William Conrad wasn't concerned with Cannon's longevity
William Conrad, master of relaxation.
It seems like almost a guarantee that when something becomes successful, some powerful entity will overwork it and recreate it until every last dollar has been made from the premise. Cases like these include reboots, sequels, and the ever-faithful method of stretching a series out one too many seasons.
This doesn't mean that every series that has many seasons lacks quality; it just means that with more content, there are more opportunities for things to go wrong. Sometimes it's best to live and let live.
This was advice adopted by William Conrad, star of the series Cannon. In total, the series lasted five seasons in as many years. This was no small feat, especially considering each season had over twenty episodes. However, the show's star, William Conrad, was perfectly at ease with his series, no matter how many seasons it ran for.
In an interview with the Ventura County Star, he stated, "In 17 years, I'd be crawling after the bad guys instead of chasing them." Conrad, who was almost fifty-three at the time of the 1973 interview, had plenty of experience previous to his role on Cannon, both behind and in front of the camera. However, he said, "The rule of thumb in this business is supposed to be that after five years with a series a lead is financially independent for life. I hope so. Because we're going into our third season - which means I'll only have to work two or three more years before the windfall should be mine."
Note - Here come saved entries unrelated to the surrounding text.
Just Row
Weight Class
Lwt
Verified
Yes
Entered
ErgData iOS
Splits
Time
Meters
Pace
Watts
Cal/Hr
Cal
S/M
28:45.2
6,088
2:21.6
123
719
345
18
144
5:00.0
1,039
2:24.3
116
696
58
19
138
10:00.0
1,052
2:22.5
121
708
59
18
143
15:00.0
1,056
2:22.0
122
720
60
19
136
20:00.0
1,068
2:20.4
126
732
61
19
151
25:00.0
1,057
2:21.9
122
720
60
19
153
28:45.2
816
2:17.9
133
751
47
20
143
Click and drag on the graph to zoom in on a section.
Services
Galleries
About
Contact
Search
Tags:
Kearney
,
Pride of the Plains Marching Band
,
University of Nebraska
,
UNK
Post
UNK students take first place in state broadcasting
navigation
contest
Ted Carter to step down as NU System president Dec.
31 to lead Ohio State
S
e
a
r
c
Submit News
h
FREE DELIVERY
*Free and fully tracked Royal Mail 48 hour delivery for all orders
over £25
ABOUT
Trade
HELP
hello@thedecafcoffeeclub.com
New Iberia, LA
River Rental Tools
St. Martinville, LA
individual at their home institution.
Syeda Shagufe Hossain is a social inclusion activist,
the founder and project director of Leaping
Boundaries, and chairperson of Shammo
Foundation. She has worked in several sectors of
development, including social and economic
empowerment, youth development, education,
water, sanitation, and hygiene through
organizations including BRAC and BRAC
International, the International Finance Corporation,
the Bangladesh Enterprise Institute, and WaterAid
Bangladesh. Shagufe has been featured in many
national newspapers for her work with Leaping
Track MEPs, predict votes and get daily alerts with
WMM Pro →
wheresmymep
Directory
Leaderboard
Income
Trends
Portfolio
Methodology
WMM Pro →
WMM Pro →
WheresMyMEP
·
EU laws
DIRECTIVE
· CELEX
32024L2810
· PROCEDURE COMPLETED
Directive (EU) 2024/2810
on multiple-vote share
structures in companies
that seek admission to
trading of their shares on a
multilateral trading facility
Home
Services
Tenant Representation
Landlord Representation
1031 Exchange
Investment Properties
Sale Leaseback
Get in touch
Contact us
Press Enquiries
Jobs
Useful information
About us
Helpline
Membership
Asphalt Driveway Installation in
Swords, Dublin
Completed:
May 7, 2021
The perspective wasn't born out of laziness; Conrad began helping to financially aid his family after the death of his father as a teenager. Conrad stated, "I had to go to work to support myself and my mother." Conrad also pushed himself in his work his entire adult life. It made sense that, now in his fifties, he felt that soon, he'd be able to reap the benefits of his hard labor.
Conrad's lax attitude was also not his way of slighting his series. In fact, he claimed that being on the series has only benefited him. He explained, "The show came at a good time. I wanted to get away from pressures and problems, and that's exactly what I've done on the series."